Text shown
........

For the first time in over 20 months, I was finally going to get to play some music with my jazz band. I arrived a bit late at the drummer Micah’s house and heard the band playing (outside) The Saints Go Marchin’ In. So in I marched and started making up a new verse about me reuniting with the band as I headed to the piano. Suddenly, I notice some 20 other people in the back yard! I was too engrossed in the musical moment to pay it much mind, but as I started playing and looked out at them, I noticed that these were many of the folks who had signed up to come to my summer 70thbirthday and dropped out at the last moment because of that little pandemic scare. And so it dawned on me: “This is a surprise party!”
How sweet was that! We finished the tune and people went over to the food and people couldn’t tell if I was genuinely surprised and I assured them that I was, but it would have been yet clearer if they actually shouted out “Surprise!!!” Someone forgot to give them the manual. Ha ha! Nevertheless, it meant the world to me that these folks had felt bad that they didn’t end up joining me back in July and wanted to let me know they cared enough about it that they came up with this Plan B.

........

What the task requires
Carry the surprise-party story above forward from its last sentence, keeping the same first-person voice.

........

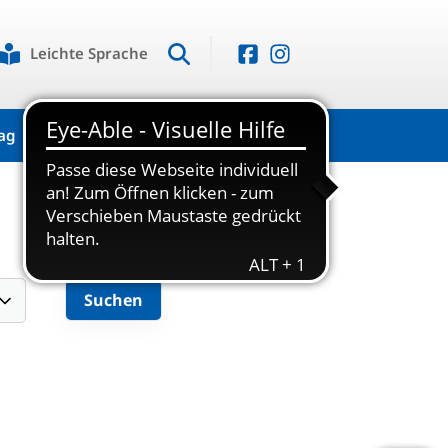
Leichte Sprache
ag
Kontakt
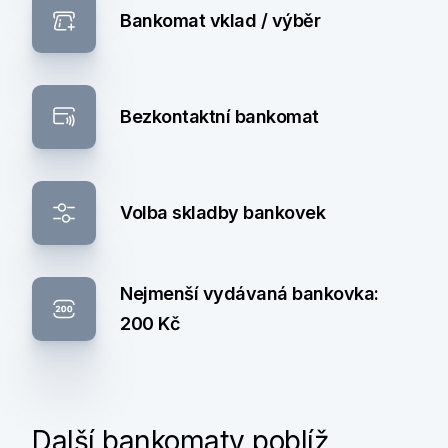
Bankomat vklad / výběr
Bezkontaktní bankomat
Volba skladby bankovek
Nejmenší vydávaná bankovka:
200 Kč
Další bankomaty poblíž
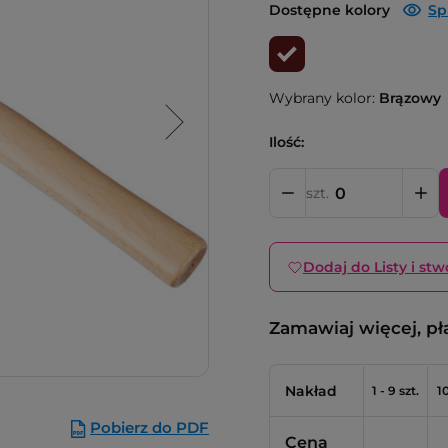
Dostępne kolory
Sp
Wybrany kolor:
Brązowy
Ilość:
szt.
Dodaj do Listy i stw
Zamawiaj więcej, pł
Nakład
1 - 9 szt.
10
Pobierz do PDF
Cena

........

Result
So here was my 4thcelebration—my actual birthday with a dinner out, the bigger party, another party with the family in Michigan and now this. Three more to go to fulfill some “one celebration per decade” idea someone gave me. (The next will be a concert in October with the band). After some milling about, I did sit down with the band and we played about five pieces, such pleasure to hear the horns and have the bass and drums with the piano and to my ears, everyone sounding great. And at one point, the sax player Joshi proposed a toast and gave a short emotional talk about how meeting me had opened so many doors for him, into rooms that he loved being in with people he loved being with. Never at a loss for words, I spoke briefly about the fact that if indeed, I had the good fortune to open doors for everyone gathered there (I had), it was merely repaying the debt to people who opened doors for me, the reason why I never stopped thanking Avon and he in turned owed his life to people like Carl Orff who owed his life to thousands of unnamed ancestors who helped him grow his vision. How one of the greatest pleasures of being a teacher was not only to open doors, but to notice who’s ready and ripe to walk through them and in some ways, it’s almost selfish: “You look like an interesting person and I want to be in the room with you! Come on in!” And ended with acknowledging both the kids each of them are opening doors for and the future teachers who they will invite in to the party.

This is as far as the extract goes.